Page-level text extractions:
*** Begin section ***

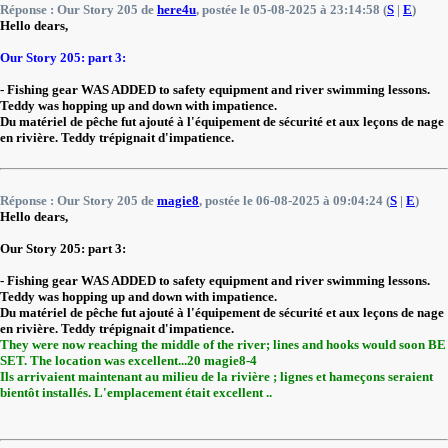
Réponse : Our Story 205 de
here4u
, postée le 05-08-2025 à 23:14:58 (
S
|
E
)
Hello dears,
Our Story 205: part 3:
- Fishing gear WAS ADDED to safety equipment and river swimming lessons.
Teddy was hopping up and down with impatience.
Du matériel de pêche fut ajouté à l'équipement de sécurité et aux leçons de nage
en rivière. Teddy trépignait d'impatience.
Réponse : Our Story 205 de
magie8
, postée le 06-08-2025 à 09:04:24 (
S
|
E
)
Hello dears,
Our Story 205: part 3:
- Fishing gear WAS ADDED to safety equipment and river swimming lessons.
Teddy was hopping up and down with impatience.
Du matériel de pêche fut ajouté à l'équipement de sécurité et aux leçons de nage
en rivière. Teddy trépignait d'impatience.
They were now reaching the middle of the river; lines and hooks would soon BE
SET. The location was excellent...20 magie8-4
Ils arrivaient maintenant au milieu de la rivière ; lignes et hameçons seraient
bientôt installés. L'emplacement était excellent ..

*** End section ***

=== Instruction ===
Which lines above contain the word "postée"? Copy each of them.

=== Answer ===
, postée le 05-08-2025 à 23:14:58 (
, postée le 06-08-2025 à 09:04:24 (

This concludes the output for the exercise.